Today Google changed the background of their home search page by including professional photographs. Their blog cites increased personalisation as the reason behind the move (ultimately users could have used their own images). Google received a lot of criticism because the change was seen as “too Bing-like”, redundant (because of iGoogle) or not in keeping with the visual cleanliness of the Google experience. Because of the furor, by early afternoon the search page was returned to its original, sacred beauty.

google, blog, imagery, search engine

Example of Google search page (source: Google Blog)

Charitably, one could argue that Google is known for experimentation. They frequently release beta products (Google Wave), and even step into mobile device hardware like the Google Nexus One. Not all products meet with wild success (Google Wave and Nexus One), but many do. So, this is just another experiment that didn’t make the cut. Right?

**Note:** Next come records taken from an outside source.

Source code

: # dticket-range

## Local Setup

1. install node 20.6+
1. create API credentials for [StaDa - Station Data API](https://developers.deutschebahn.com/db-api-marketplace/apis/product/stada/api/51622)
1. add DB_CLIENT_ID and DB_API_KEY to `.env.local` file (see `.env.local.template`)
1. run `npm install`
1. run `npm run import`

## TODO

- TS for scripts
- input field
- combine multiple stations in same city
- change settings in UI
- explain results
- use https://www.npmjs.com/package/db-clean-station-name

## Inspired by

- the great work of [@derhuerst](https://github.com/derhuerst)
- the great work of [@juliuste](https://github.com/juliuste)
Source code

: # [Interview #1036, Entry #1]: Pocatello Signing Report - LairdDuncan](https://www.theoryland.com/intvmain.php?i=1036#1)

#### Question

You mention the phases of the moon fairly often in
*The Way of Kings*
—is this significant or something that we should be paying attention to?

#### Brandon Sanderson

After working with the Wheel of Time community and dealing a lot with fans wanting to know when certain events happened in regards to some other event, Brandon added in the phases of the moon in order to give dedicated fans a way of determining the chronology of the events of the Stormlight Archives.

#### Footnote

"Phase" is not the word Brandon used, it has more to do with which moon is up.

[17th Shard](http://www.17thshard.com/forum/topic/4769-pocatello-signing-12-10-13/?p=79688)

Google is also smart. And if they know one thing, it is their users (after all, they have all the data). What they have done is remind Google users why they use the Google brand. Remember: Google is simple, easy and clean. Sure, they have given some attention to their least threatening rival, Microsoft’s Bing, but they have also provided a brief comparison of the two brands. It is risky, but it should pay off as the blogosphere breathes a sigh of relief. The return to normal also demonstrates their readiness to listen to users, another point of brand differentiation.

  • If they had kept the professional photography, what would distinguish Google from Bing? Not much.
  • Even if users got the hang of using their own photos, would users want the added step of signing in before every search? Not likely.

It seems unlikely that Google would risk confusion with Bing and complicate what is expected to be a straightforward experience. Perhaps they had identified an issue related to comparative brand value. So maybe this was an experiment; just not the type they usually conduct to try out a new product. They tested their brand with the goal of understanding and improving it. In the meantime, we are reminded that Google is different from the rest.